The article quoted Maria C. T. Zuali, the deputy commissioner of Champhai district in Mizoram, one of the three districts along the India-Myanmar border that are considered to be betel “smuggling hotspots,” as saying the central government had ordered local authorities to clamp down on the crossborder flows. “Some results have been achieved but the task is extremely challenging,” Zuali admitted.

Over the last few years, the press in Mizoram and Manipur has been filled with reports of authorities interdicting and burning large shipments of betel nut that have been illegally imported from Myanmar. Up to November last year, authorities in Mizoram alone confiscated nearly 1,109 metric tons of betel smuggled from Myanmar, which is worth some 358 million Indian rupees ($4.85 million), according to local media reports cited by The Irrawaddy. This represents a slight increase over the 1,080 metric tons interdicted during the whole of 2020.

Noting the impact on local betel nut farmers, the central executive committee of Young Mizo Association, the largest nongovernmental organization in Mizoram, announced late last month that it had formed a committee to assess the state’s illegal crossborder trade, and “also urged all its leaders and members not to indulge in the smuggling of areca nuts from southeast Asian countries.”

Use of areca nut – “betel nut” technically refers to the brain-revving combination of betel leaves and areca nut – is common throughout Asia. Today there are about 600 million betel users worldwide, and Myanmar accounts for more than half of Southeast Asia’s betel consumption. The World Health Organization ranks it as the fourth most commonly used psychoactive substance after alcohol, tobacco, and caffeinated drinks like coffee and tea.

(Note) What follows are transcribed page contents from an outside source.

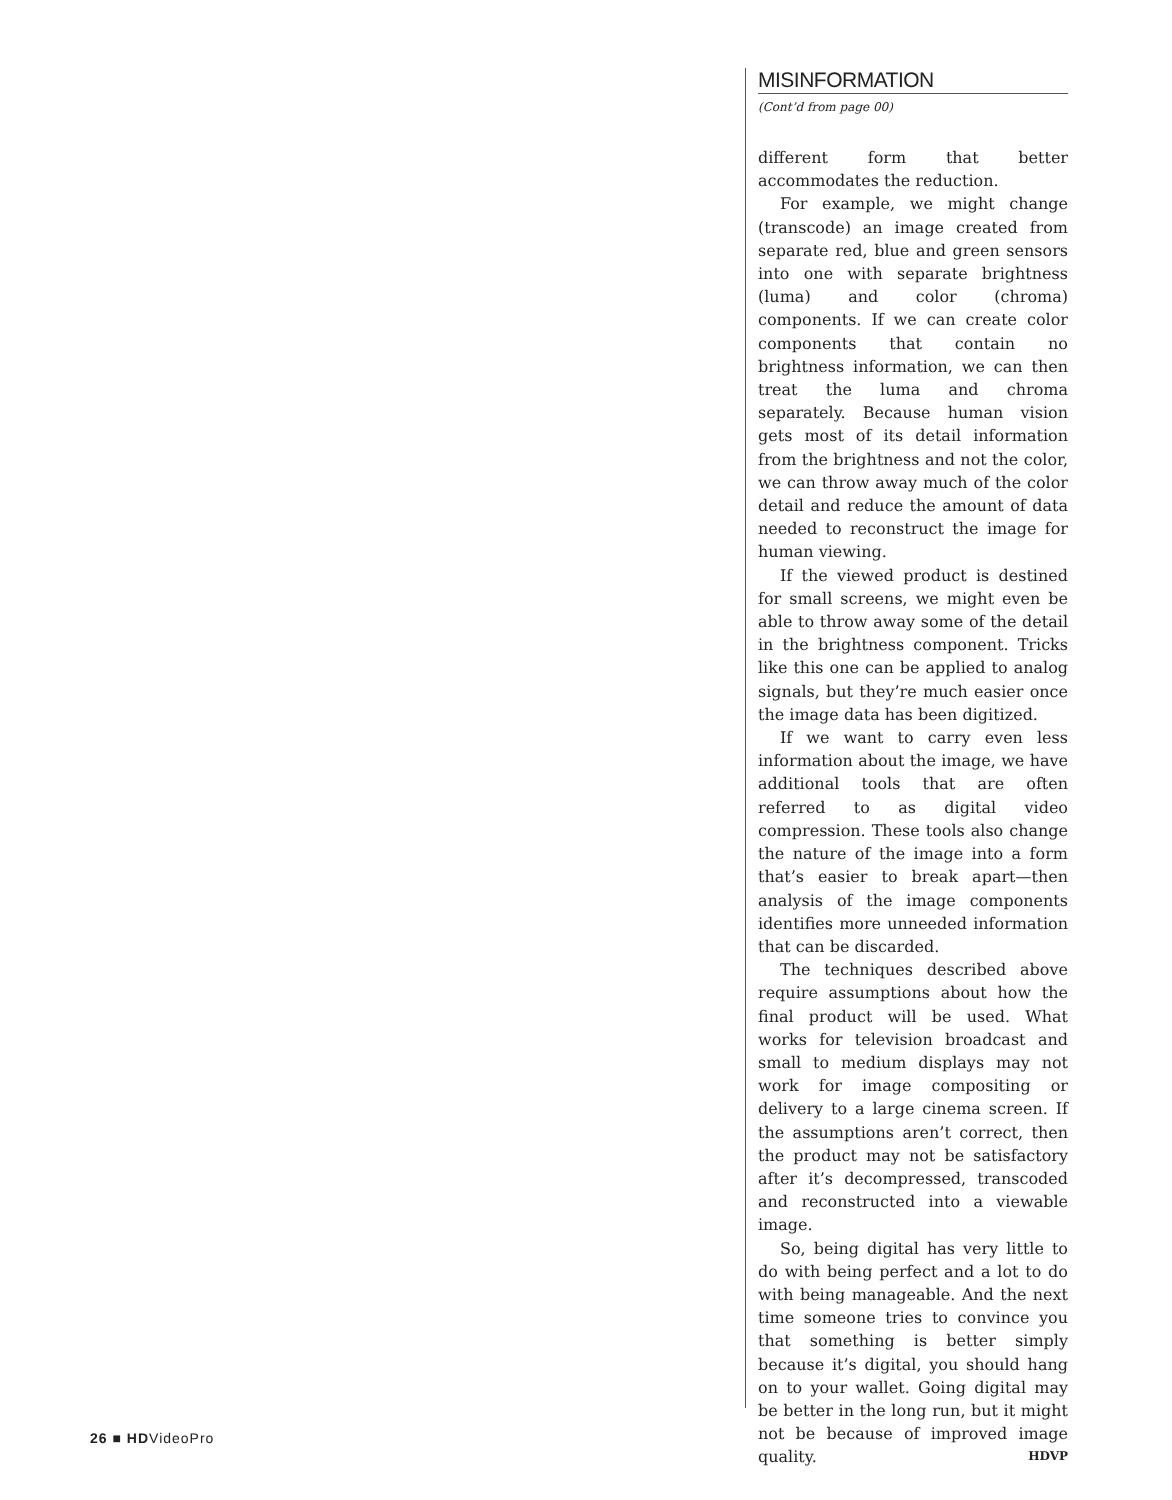MISINFORMATION
(Cont’d from page 00)
different form that better accommodates the reduction.
For example, we might change (transcode) an image created from separate red, blue and green sensors into one with separate brightness (luma) and color (chroma) components. If we can create color components that contain no brightness information, we can then treat the luma and chroma separately. Because human vision gets most of its detail information from the brightness and not the color, we can throw away much of the color detail and reduce the amount of data needed to reconstruct the image for human viewing.
If the viewed product is destined for small screens, we might even be able to throw away some of the detail in the brightness component. Tricks like this one can be applied to analog signals, but they’re much easier once the image data has been digitized.
If we want to carry even less information about the image, we have additional tools that are often referred to as digital video compression. These tools also change the nature of the image into a form that’s easier to break apart—then analysis of the image components identifies more unneeded information that can be discarded.
The techniques described above require assumptions about how the final product will be used. What works for television broadcast and small to medium displays may not work for image compositing or delivery to a large cinema screen. If the assumptions aren’t correct, then the product may not be satisfactory after it’s decompressed, transcoded and reconstructed into a viewable image.
So, being digital has very little to do with being perfect and a lot to do with being manageable. And the next time someone tries to convince you that something is better simply because it’s digital, you should hang on to your wallet. Going digital may be better in the long run, but it might not be because of improved image quality. HDVP
26 ■ HDVideoPro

According to The Irrawaddy’s report, India allowed the tariff-free import of betel nut from Myanmar beginning in 1994, when the two countries signed a preferential trade agreement. But India reimposed a 40 percent tariff on the product in 2018, after it grew concerned that importers were rerouting Indonesian areca nut through Myanmar to circumvent import tariffs. Invariably, the move prompted border traders to ship their product through “unofficial” routes.

The extent of the smuggling also speaks to the broader difficulties that Indian authorities face in controlling the winding 1,643 kilometer-long border that divides it from Myanmar’s Chin State, Sagaing Region, and Kachin State. A recent article from East Mojo, a news site that covers India’s eastern states, quoted one local official as saying that there are 40 crossborder smuggling routes in Champhai district alone.

The Irrawaddy’s report points out that the security of the Myanmar border is the responsibility of the Assam Rifles, a paramilitary force of the Indian Army, but that this “does not have the resources to plug all the illicit entry points where betel nut and other contraband items such as narcotics and gold are smuggled into India.” As a result, the state police have now been drafted in to help stem the flow of contraband.

Smuggling has long been a problem along the porous Myanmar-India border, which has also benefited the various local ethnic insurgent groups fighting for independence or autonomy from New Delhi, whose fighters are able to shift back and forth across the border. While there is no indication that the smuggling of areca nut has grown considerably worse since Myanmar’s coup in February of last year – unlike, for instance, the production and smuggling of methamphetamines – border security and crossborder insurgencies have prompted New Delhi to adopt a relatively lenient view toward the Myanmar coup regime.

As I noted last month, the Indian military views the Myanmar armed forces as a key partner in containing the insurgent groups of eastern India. The same would logically be true of any attempt to cut off crossborder smuggling.

Assuming that the Indian government lacks the wherewithal to adopt China’s recent solution to its leaky borders with Myanmar – the erection of a razor wire-topped steel fence along long stretches of the frontier – closer cooperation with the Myanmar junta is probably inevitable.